We also want to add a column indicating season number. This allows us to equate Kareem’s third season with Lebron’s third season with Durant’s third season. And of course, we need to get a running tally of total average points per game for each season.
tidied_clean <-
tidied %>%
filter(!(str_detect(Season, "[A-Za-z]") |
Season == "")) %>%
group_by(player) %>%
rename(
season_points = PTS
) %>%
mutate(
season_num = row_number(),
cumulative_points = cumsum(season_points)
) %>%
select(Season, player, season_num, season_points, cumulative_points)

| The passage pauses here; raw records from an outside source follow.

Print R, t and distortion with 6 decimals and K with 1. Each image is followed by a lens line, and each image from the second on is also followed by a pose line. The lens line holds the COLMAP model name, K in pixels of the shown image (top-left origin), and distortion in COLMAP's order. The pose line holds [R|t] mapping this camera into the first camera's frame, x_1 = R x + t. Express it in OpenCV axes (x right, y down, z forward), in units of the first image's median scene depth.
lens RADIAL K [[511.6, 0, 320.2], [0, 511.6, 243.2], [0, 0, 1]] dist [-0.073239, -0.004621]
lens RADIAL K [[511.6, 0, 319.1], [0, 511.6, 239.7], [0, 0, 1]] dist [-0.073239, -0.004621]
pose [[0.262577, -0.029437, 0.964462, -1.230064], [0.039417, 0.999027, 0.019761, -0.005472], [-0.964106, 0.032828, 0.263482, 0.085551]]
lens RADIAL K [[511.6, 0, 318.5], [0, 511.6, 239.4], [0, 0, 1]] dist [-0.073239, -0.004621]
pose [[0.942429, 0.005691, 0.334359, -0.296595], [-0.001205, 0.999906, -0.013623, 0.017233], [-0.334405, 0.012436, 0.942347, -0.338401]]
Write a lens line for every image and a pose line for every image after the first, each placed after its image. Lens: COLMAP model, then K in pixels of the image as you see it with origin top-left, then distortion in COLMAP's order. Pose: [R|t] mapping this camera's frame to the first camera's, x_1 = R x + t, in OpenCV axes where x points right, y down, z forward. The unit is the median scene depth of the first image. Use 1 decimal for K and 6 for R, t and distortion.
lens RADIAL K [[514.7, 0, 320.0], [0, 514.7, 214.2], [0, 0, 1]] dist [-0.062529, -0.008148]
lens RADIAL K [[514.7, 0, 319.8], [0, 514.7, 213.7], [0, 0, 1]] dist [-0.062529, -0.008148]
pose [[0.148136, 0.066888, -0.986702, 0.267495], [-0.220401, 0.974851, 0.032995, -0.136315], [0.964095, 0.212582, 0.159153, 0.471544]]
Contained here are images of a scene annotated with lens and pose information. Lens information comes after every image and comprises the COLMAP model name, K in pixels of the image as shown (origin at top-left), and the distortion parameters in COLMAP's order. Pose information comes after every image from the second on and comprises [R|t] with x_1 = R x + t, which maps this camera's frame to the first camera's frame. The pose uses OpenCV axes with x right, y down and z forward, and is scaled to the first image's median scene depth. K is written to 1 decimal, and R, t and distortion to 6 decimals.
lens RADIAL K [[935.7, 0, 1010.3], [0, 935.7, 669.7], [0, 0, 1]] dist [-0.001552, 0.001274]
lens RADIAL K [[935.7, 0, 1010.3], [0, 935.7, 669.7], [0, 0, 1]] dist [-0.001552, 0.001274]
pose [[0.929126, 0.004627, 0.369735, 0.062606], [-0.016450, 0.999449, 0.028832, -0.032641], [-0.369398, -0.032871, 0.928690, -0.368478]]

Now we’ve got our clean data!
tidied_clean %>%
knitr::kable()
Season | player | season_num | season_points | cumulative_points |
---|---|---|---|---|
1969-70 | Kareem | 1 | 28.8 | 28.8 |
1970-71 | Kareem | 2 | 31.7 | 60.5 |
1971-72 | Kareem | 3 | 34.8 | 95.3 |
1972-73 | Kareem | 4 | 30.2 | 125.5 |
1973-74 | Kareem | 5 | 27.0 | 152.5 |
1974-75 | Kareem | 6 | 30.0 | 182.5 |
1975-76 | Kareem | 7 | 27.7 | 210.2 |
1976-77 | Kareem | 8 | 26.2 | 236.4 |
1977-78 | Kareem | 9 | 25.8 | 262.2 |
1978-79 | Kareem | 10 | 23.8 | 286.0 |
1979-80 | Kareem | 11 | 24.8 | 310.8 |
1980-81 | Kareem | 12 | 26.2 | 337.0 |
1981-82 | Kareem | 13 | 23.9 | 360.9 |
1982-83 | Kareem | 14 | 21.8 | 382.7 |
1983-84 | Kareem | 15 | 21.5 | 404.2 |
1984-85 | Kareem | 16 | 22.0 | 426.2 |
1985-86 | Kareem | 17 | 23.4 | 449.6 |
1986-87 | Kareem | 18 | 17.5 | 467.1 |
1987-88 | Kareem | 19 | 14.6 | 481.7 |
1988-89 | Kareem | 20 | 10.1 | 491.8 |
2003-04 | Lebron | 1 | 20.9 | 20.9 |
2004-05 | Lebron | 2 | 27.2 | 48.1 |
2005-06 | Lebron | 3 | 31.4 | 79.5 |
2006-07 | Lebron | 4 | 27.3 | 106.8 |
2007-08 | Lebron | 5 | 30.0 | 136.8 |
2008-09 | Lebron | 6 | 28.4 | 165.2 |
2009-10 | Lebron | 7 | 29.7 | 194.9 |
2010-11 | Lebron | 8 | 26.7 | 221.6 |
2011-12 | Lebron | 9 | 27.1 | 248.7 |
2012-13 | Lebron | 10 | 26.8 | 275.5 |
2013-14 | Lebron | 11 | 27.1 | 302.6 |
2014-15 | Lebron | 12 | 25.3 | 327.9 |
2015-16 | Lebron | 13 | 25.3 | 353.2 |
2016-17 | Lebron | 14 | 26.4 | 379.6 |
2017-18 | Lebron | 15 | 27.5 | 407.1 |
2018-19 | Lebron | 16 | 27.4 | 434.5 |
2007-08 | Durant | 1 | 20.3 | 20.3 |
2008-09 | Durant | 2 | 25.3 | 45.6 |
2009-10 | Durant | 3 | 30.1 | 75.7 |
2010-11 | Durant | 4 | 27.7 | 103.4 |
2011-12 | Durant | 5 | 28.0 | 131.4 |
2012-13 | Durant | 6 | 28.1 | 159.5 |
2013-14 | Durant | 7 | 32.0 | 191.5 |
2014-15 | Durant | 8 | 25.4 | 216.9 |
2015-16 | Durant | 9 | 28.2 | 245.1 |
2016-17 | Durant | 10 | 25.1 | 270.2 |
2017-18 | Durant | 11 | 26.4 | 296.6 |
2018-19 | Durant | 12 | 26.8 | 323.4 |
Moment of Truth
Next it seems like we’d want to plot this to get a sense of who’s on track to unseat Kareem. I’ll use ggplot2
along with Bob Rudis’s hrbrthemes::theme_ipsum
and Karthik Ram’s wesanderson::wes_palette
.
pal <- wesanderson::wes_palette("Darjeeling1")
ggplot(tidied_clean) +
geom_point(aes(x = season_num, y = cumulative_points, colour = player),
stat = "identity") +
labs(x = "Season Number", y = "Cumulative Points", colour = "Player") +
ggtitle("Catching Kareem", subtitle = "Average points per game") +
hrbrthemes::theme_ipsum() +
scale_colour_manual(values = pal)
In Lebron’s most recent season, it looks like he finally caught Kareem. Did he?
tidied_clean %>%
filter(season_num == 15) %>%
knitr::kable()
Season | player | season_num | season_points | cumulative_points |
---|---|---|---|---|
1983-84 | Kareem | 15 | 21.5 | 404.2 |
2017-18 | Lebron | 15 | 27.5 | 407.1 |
Going by average points scored per game, he’s already overtaken Kareem. Swish.